To better understand the causes and consequences of alternative splicing changes during cancer progression, the team looked at RNA sequences from nearly 900 prostate tissue samples, ranging from healthy prostate tissue to localised or aggressive metastatic tumour tissue.
In order to efficiently analyse such large datasets, the team created a new computational program called rMATS-turbo.
Using this program, the researchers identified more than 13,000 alternative splicing events that varied across these 900 prostate samples.
Next, the team developed an analytic tool, dubbed PEGASAS (Pathway Enrichment-Guided Activity Study of Alternative Splicing), to find potential cancer driver genes and pathways that correlated with these alternative splicing changes.
They found that Myc, a gene involved in normal cell functions and is amplified in many cancers, was linked to alternative splicing changes in genes that themselves regulate alternative splicing.
Using human prostate cells that were engineered to turn on or off Myc activity, researchers further confirmed that these alternative splicing changes were indeed driven by Myc.

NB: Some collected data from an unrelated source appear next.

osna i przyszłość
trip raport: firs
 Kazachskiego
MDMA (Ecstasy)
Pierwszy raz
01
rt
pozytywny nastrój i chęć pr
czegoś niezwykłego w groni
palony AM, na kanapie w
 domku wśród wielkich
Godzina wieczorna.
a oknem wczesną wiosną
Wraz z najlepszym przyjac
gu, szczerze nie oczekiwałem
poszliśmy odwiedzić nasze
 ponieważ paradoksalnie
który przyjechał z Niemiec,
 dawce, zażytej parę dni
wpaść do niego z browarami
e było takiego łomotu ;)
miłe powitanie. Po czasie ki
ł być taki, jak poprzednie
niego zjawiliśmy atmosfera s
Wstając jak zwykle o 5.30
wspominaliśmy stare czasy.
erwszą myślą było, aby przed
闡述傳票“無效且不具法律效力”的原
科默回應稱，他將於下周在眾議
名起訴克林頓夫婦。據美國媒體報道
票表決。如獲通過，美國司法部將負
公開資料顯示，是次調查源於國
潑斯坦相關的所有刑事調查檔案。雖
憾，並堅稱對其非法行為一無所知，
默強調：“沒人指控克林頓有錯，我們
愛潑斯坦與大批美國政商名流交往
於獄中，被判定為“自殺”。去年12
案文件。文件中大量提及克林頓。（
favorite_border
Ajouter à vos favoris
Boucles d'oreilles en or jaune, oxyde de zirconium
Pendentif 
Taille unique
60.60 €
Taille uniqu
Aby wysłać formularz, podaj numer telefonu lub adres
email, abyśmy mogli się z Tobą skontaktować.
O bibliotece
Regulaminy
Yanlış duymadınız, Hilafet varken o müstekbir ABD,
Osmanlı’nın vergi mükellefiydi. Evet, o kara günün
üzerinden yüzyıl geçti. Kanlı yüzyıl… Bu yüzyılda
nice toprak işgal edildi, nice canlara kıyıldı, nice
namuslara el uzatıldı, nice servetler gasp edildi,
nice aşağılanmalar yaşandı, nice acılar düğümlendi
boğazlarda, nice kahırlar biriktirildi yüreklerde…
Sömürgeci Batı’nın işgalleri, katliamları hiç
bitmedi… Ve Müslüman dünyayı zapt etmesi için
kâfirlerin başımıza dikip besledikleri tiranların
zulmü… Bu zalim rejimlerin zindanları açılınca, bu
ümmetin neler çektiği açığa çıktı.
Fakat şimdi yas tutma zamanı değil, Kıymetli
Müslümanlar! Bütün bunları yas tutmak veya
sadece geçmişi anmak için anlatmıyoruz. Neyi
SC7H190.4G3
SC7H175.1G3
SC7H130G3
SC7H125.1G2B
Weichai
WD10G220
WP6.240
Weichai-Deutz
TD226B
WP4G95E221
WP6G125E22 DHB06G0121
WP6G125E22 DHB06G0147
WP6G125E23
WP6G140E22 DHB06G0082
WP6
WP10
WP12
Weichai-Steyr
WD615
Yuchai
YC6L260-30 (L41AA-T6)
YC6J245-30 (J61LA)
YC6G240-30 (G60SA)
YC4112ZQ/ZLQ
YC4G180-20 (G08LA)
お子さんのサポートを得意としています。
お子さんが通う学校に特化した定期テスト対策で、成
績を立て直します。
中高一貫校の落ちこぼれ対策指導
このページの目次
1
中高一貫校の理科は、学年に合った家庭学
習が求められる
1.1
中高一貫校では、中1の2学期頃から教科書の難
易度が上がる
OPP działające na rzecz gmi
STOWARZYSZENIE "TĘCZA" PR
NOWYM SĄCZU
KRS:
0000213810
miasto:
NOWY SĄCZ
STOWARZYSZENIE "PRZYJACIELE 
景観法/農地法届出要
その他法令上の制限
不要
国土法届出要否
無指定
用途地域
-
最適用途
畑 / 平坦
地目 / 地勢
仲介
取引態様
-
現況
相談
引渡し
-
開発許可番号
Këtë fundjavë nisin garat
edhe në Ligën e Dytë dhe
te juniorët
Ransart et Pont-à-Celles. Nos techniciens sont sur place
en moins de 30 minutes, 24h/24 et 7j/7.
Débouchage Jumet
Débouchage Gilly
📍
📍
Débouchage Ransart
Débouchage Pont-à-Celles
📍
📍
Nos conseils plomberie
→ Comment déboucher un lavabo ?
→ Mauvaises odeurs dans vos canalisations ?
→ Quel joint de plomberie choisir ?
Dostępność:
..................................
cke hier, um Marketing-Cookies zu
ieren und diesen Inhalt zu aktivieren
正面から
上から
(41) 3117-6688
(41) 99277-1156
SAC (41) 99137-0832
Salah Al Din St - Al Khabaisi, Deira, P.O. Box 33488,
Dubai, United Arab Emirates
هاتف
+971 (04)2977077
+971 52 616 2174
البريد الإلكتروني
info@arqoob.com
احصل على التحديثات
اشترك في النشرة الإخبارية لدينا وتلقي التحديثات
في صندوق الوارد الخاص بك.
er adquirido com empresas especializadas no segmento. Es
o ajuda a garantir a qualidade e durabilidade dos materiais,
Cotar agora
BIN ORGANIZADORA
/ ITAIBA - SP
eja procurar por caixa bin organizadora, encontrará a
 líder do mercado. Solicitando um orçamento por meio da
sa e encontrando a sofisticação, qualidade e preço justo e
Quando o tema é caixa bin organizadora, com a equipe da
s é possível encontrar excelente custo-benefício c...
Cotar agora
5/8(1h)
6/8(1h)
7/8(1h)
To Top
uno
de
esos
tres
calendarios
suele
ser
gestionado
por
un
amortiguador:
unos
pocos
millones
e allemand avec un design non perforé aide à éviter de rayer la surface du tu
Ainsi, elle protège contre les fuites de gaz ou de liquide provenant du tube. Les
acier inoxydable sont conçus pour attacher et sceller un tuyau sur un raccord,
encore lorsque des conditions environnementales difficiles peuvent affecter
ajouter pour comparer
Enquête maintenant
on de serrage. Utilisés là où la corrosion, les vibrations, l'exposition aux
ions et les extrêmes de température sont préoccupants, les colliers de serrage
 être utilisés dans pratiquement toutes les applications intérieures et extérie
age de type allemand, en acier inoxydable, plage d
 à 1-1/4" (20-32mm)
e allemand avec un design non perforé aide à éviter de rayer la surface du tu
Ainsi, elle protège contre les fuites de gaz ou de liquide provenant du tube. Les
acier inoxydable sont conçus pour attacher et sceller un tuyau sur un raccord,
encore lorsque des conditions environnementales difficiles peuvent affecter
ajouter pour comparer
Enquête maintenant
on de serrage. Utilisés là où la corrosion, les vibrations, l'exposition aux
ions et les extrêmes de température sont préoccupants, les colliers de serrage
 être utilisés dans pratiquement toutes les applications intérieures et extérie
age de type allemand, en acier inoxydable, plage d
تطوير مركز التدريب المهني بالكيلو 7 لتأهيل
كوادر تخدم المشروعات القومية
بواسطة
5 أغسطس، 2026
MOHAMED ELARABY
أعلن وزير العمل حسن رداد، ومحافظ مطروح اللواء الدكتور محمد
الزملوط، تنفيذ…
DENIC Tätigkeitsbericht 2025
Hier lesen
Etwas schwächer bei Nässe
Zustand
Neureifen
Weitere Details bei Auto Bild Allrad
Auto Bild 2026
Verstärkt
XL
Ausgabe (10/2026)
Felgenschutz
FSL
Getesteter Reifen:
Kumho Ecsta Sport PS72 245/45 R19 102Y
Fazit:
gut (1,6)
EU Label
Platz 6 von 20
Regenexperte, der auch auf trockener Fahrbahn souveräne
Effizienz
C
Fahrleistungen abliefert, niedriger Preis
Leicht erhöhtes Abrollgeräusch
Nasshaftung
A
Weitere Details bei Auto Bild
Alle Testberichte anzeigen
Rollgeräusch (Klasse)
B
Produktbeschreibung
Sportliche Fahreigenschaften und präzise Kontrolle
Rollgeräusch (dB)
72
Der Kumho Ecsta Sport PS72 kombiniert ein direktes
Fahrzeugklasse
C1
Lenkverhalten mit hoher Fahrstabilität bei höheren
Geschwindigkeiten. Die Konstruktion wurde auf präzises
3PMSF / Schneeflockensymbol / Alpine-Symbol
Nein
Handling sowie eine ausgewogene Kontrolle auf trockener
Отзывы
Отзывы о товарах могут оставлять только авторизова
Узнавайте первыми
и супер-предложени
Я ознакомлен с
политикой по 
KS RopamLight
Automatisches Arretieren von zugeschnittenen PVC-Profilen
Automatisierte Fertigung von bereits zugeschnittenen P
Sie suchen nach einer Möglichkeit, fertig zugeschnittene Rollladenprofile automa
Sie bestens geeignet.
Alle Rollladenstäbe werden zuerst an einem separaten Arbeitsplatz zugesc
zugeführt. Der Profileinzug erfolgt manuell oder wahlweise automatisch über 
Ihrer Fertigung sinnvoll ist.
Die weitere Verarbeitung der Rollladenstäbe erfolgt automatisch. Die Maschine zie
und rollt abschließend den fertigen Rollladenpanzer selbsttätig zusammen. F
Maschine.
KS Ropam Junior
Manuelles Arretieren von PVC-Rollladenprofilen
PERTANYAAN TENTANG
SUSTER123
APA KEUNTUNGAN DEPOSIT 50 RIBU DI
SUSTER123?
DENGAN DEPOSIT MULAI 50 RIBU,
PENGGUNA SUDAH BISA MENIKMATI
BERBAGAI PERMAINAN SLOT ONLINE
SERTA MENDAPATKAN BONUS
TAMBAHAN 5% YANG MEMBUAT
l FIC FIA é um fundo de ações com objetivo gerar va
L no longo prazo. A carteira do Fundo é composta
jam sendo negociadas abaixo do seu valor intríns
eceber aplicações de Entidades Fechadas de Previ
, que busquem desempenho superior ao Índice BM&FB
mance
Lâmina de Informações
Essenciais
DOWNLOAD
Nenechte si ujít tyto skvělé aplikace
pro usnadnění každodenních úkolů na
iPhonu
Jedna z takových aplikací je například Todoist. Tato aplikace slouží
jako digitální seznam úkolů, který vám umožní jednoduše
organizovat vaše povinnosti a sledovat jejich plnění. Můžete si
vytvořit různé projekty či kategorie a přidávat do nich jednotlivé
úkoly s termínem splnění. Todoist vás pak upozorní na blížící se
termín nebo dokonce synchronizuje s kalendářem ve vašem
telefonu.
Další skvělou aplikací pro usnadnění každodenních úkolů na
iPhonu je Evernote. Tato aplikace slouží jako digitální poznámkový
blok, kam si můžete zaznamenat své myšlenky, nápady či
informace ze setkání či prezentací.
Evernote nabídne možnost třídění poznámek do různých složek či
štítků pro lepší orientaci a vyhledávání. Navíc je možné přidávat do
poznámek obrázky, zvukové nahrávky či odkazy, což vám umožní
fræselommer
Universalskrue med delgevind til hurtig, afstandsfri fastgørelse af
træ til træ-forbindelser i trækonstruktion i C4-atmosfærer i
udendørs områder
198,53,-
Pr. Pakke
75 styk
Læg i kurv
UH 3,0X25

Researchers then applied the same PEGASAS strategy to breast cancer and lung cancer datasets and found the same association between Myc activity and alternative splicing, suggesting Myc activation - and thus disruptions in splicing - occurs in many cancers.
"The successful application of PEGASAS to prostate, breast, and lung cancer datasets suggests that this strategy could be useful in analysing pathway-driven alternative splicing in many cancer types," said Xing.
"Given the involvement of oncogenic pathways such as the Myc pathway in paediatric cancers, these tools could reveal pathways and targets for treating paediatric cancers as well."